The James Ben Ali Haggin Papers, 1887-1914, are kept at the Bancroft Library at the University of California at Berkeley.

==Thoroughbred racing==
Haggin purchased the Rancho Del Paso horse farm near Sacramento, California in 1859. He made it one of the country's most important horse breeding and Thoroughbred racing operations whose horses competed from coast-to-coast. In 1905, Haggin stopped using Rancho De Paso as a horse breeding farm and concentrated his breeding efforts at his Elmendorf Farm in Lexington, Kentucky. Haggin had acquired Elmendorf in 1897 and until his death in 1914 worked to develop it into the largest horse breeding operation in the United States of its era.

===Major racing successes===
Haggin owned the colt Tyrant which in 1885 he sent to compete as a three-year-old on the U.S. East Coast where he won the prestigious Withers and Belmont Stakes, the latter becoming the third leg of the U.S. Triple Crown series. The following year his colt Ben Ali won the 1886 Kentucky Derby.

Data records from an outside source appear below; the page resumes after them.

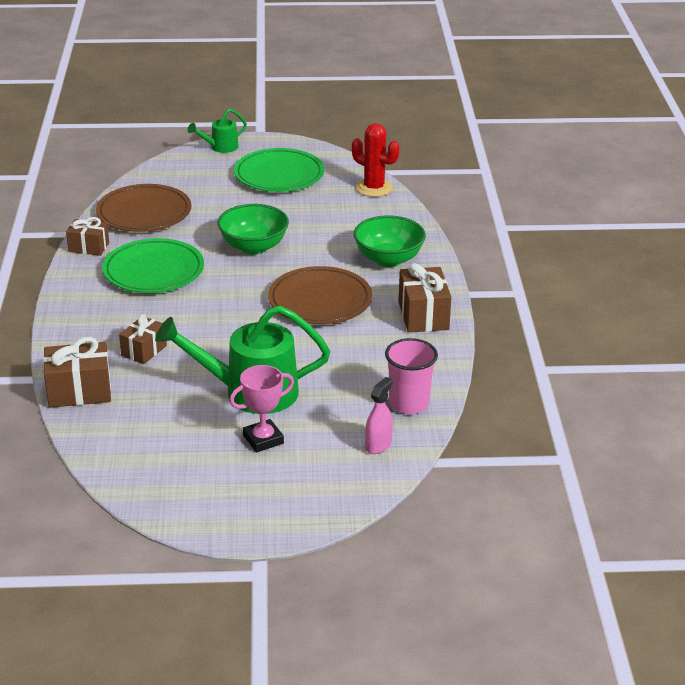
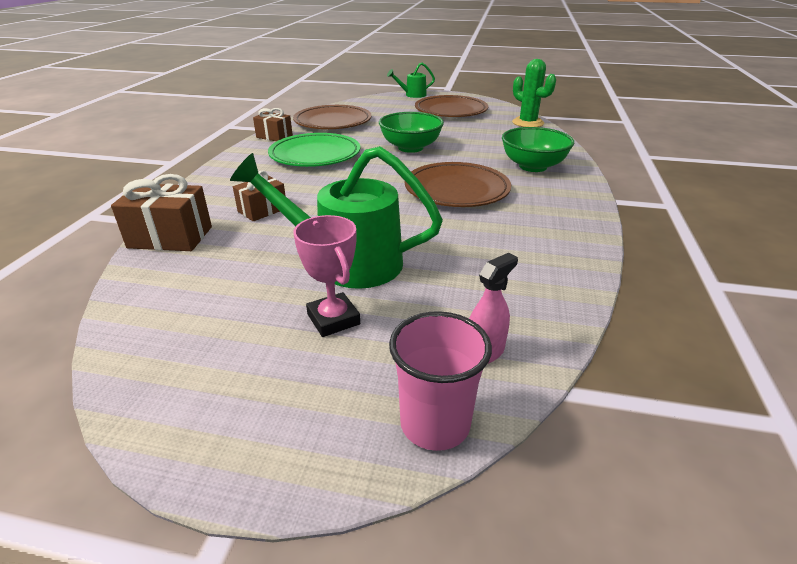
camera: 15 degrees right, 0 degrees up
(263, 439) = (333, 319): pink trophy -> pink trophy turned 75 degrees clockwise
(279, 175) = (451, 111): green plate -> brown plate
(374, 188) = (528, 123): red cactus -> green cactus
(409, 404) = (536, 302): pink cup -> pink cup (435, 424)
(423, 315) = (564, 213): brown gift -> none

At Rancho Del Paso Haggin bred Comanche and Africander, colts which won the 1893 and 1903 Belmont Stakes respectively.

==Legacy==
- Ben Ali Stakes at Keeneland Race Course in Lexington.
- Mount Haggin (10,607 ft / 3,233 m), in the Anaconda Range ten miles from the town of Anaconda in southwestern Montana, also is named for James Ben Ali Haggin.

==Personal life==
Haggin was the eldest of eight children of Terah Temple and Adeline (Ben Ali) Haggin, the daughter of Ibrahim Ben Ali, a Turkish army officer.

On December 28, 1846, Haggin married Eliza Jane Sanders of Natchez, Mississippi with whom he had five children. She died May 18, 1894. On December 30, 1897, the seventy-five-year-old Haggin married twenty-eight-year-old Margaret Voorhies at her stepfather's residence in Versailles, Kentucky. Miss Voorhies was a niece of his first wife.

Haggin died September 12, 1914, at his Newport, Rhode Island, residence and was buried in Woodlawn Cemetery in New York.

His grandson, James Ben Ali Haggin III, was a portrait painter and stage designer. Grandson Richard Lounsbery, was a businessman and amateur painter who established the Richard Lounsbery Foundation. Descendants active in Thoroughbred racing and breeding include Louis Lee Haggin II of Kentucky and William Haggin Perry of Virginia.